Express the data below as a JSON list of strings with one string per line, skipping blank lines and leaving the pictures out.

▶ [Source data]
_ _ _ _ _ _ _

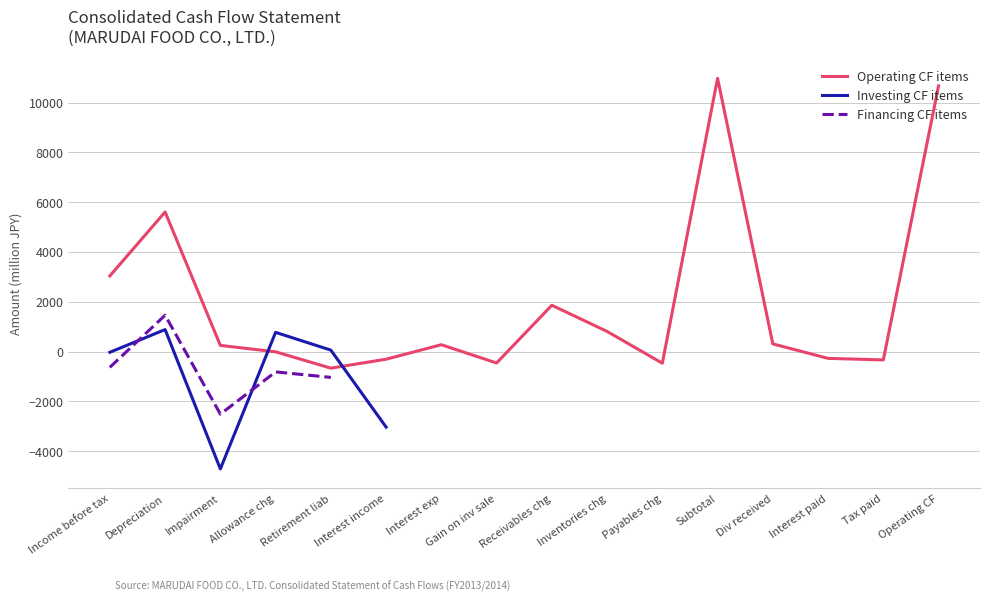

Is it true that Financing CF equals 2253 at 26?

False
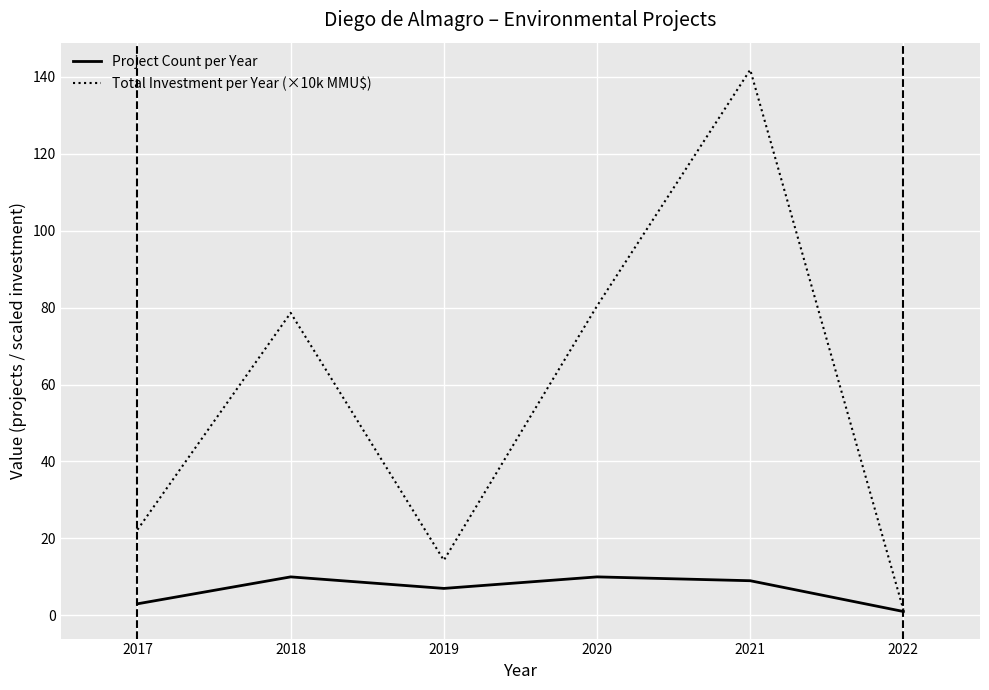

True or false: Total Investment per Year (×10k MMU$) has more than 0 interior local peaks.

True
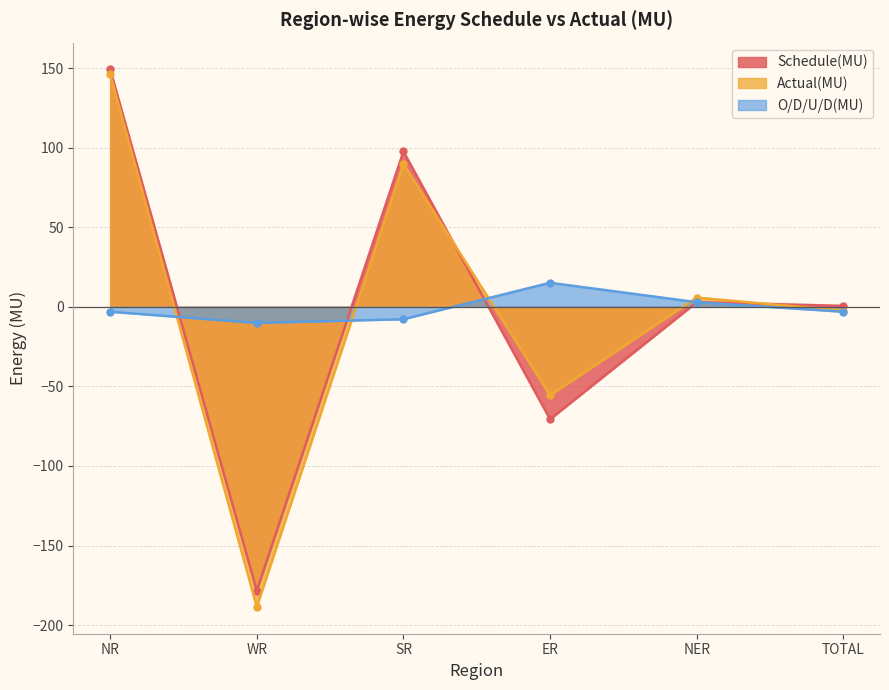

Reading left to right, transcribe all the data shown in this chart.

Schedule(MU): NR=149.1	WR=-178.4	SR=97.6	ER=-70.6	NER=2.9	TOTAL=0.6
Actual(MU): NR=146.0	WR=-188.5	SR=89.8	ER=-55.6	NER=5.8	TOTAL=-2.5
O/D/U/D(MU): NR=-3.1	WR=-10.1	SR=-7.8	ER=15.1	NER=2.9	TOTAL=-3.1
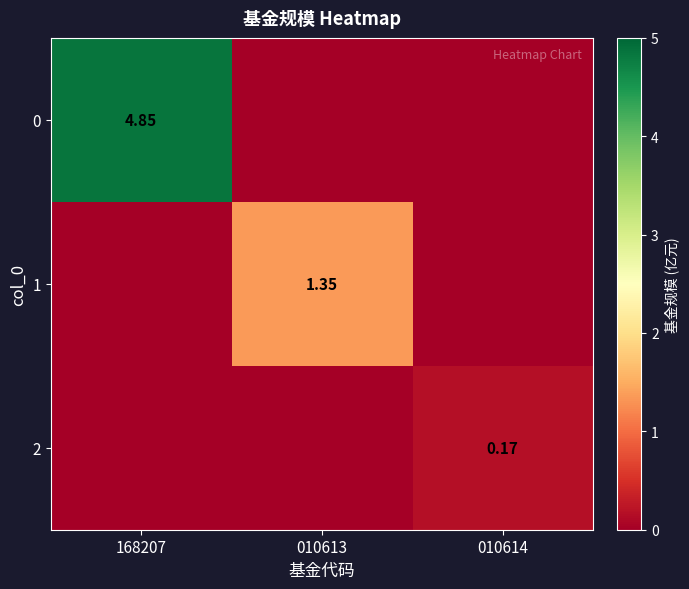

The 1 series shows 0.4 at 168207. True or false?

False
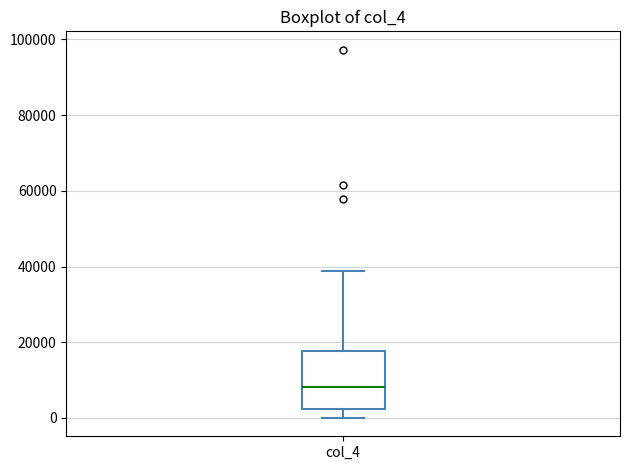

Where is the upper edge of the box for col_4 on the y-axis? The values are not printed on the chart, so give them approximately, as read against the axis.

18000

_ _ _ _ _ _ _

▶ [Reply]
[
  "Is it true that Financing CF equals 2253 at 26?",
  "False",
  "True or false: Total Investment per Year (×10k MMU$) has more than 0 interior local peaks.",
  "True",
  "Reading left to right, transcribe all the data shown in this chart.",
  "Schedule(MU): NR=149.1\tWR=-178.4\tSR=97.6\tER=-70.6\tNER=2.9\tTOTAL=0.6",
  "Actual(MU): NR=146.0\tWR=-188.5\tSR=89.8\tER=-55.6\tNER=5.8\tTOTAL=-2.5",
  "O/D/U/D(MU): NR=-3.1\tWR=-10.1\tSR=-7.8\tER=15.1\tNER=2.9\tTOTAL=-3.1",
  "The 1 series shows 0.4 at 168207. True or false?",
  "False",
  "Where is the upper edge of the box for col_4 on the y-axis? The values are not printed on the chart, so give them approximately, as read against the axis.",
  "18000"
]